The Next Stage of Flash Storage: Computational Storage

With NVMe, we move the drive closer to the CPU but can we move the application closer to the drive?

Throughout my career in the data storage industry, I have seen many technologies come and go. Some of the more recent technologies to disappear include Fibre Channel over Ethernet (FCoE) and the Kinetic drives (although the Kinetic concept may be reborn as the direct-to-Ethernet SSD). That aside, it is apparent that the NVMe (or Non-Volatile Memory Express) is here to stay and will soon supplant Serial Attached SCSI (SAS) and Serial ATA (SATA) Flash media. It makes sense though. NVMe was designed from the ground up to be performant; that is, I/O can be parallelized to/from the device. Another positive: the command set is more lightweight than the ones used by its SAS/SATA cousins.
 

To learn more about NVMe, read my FREE e-book – Data in a Flash: Everything You Need to Know About NVMe.

 
The NVMe technology lives on top of the PCIe topology and much closer to the CPU. In fact, when an operating system’s NVMe device driver detects a new NVMe device, it will create multiple I/O Submission Queues (SQ) that scale to the number of active cores present on the server (typically one-per-CPU). This is what enables the parallelization feature. The driver will also create a single Completion Queue (CQ) to handle the completion of I/O requests [which will eventually propagate status back up the I/O stack and to the calling application]. As one would expect, with enough NVMe drives installed and enough I/O traffic hitting those same drives, the load will eventually consume the processor, to the point where the processor becomes a bottleneck.
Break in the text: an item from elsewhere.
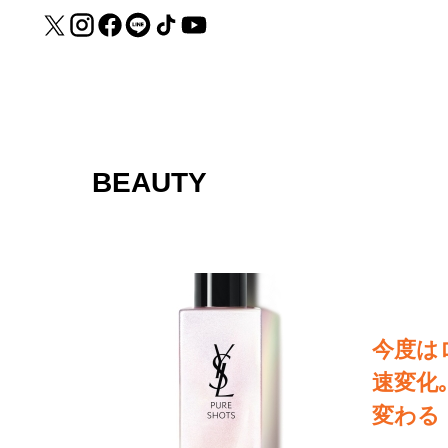
BEAUTY
今度は
速変化
変わる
This phenomenon is a well understood one. I can even show you Linux perf trace captures [and the more visual Flamegraphs] where the application sending I/O to the drive is competing for CPU time with the NVMe device’s CQ. This alone increases I/O latency times and kills overall performance. But how does one overcome this bottleneck? The answer may be a simple one: move the application closer to the drive.

Computational Storage

Often, the latency introduced between an application and the data it needs to access is too long, or the CPU cycles required to host that application consume too many resources on the host machine, introducing additional latencies to the drive itself. What does one do to avoid such negative impacts? Instead, one moves the application to the physical drive itself. This is a more recent emerging trend, and it’s referred to as Computational Storage.

Standing at the forefront of said technology are NGD Systems, ScaleFlux and even Samsung. So, what is Computational Storage? And, how is it implemented?

The idea is to relocate data processing into the data storage layer and avoid moving the data into the computer’s main memory (originally to be processed by the host CPU). Think about it. On a traditional system, it takes resources to move data from where it is stored, process it and then move it back to the same storage target. The entire process will take time and will introduce access latencies—even more so if the host system is tending to other related (or unrelated) tasks. In addition, the larger the data set, the more time it will take to move in/out.

To address this pain point, a few vendors have started to integrate an embedded microprocessor into the controller of their NVMe SSDs. The processor will run a standard operating system (such as Ubuntu Linux) and will allow a piece of software to run locally [typically inside a Container] on that SSD for in situ computing. Software vendors such as Microsoft are already porting key data center applications (e.g. Azure IoT Edge) to the new technology.

NGD Processor Path Diagram
NGD Processor Path Diagram

Now, is computational storage a trend or here to stay? Only time will tell but until then we will likely see more partners collaborate with companies such as NGD and more competitors implementing their own variations of the technology.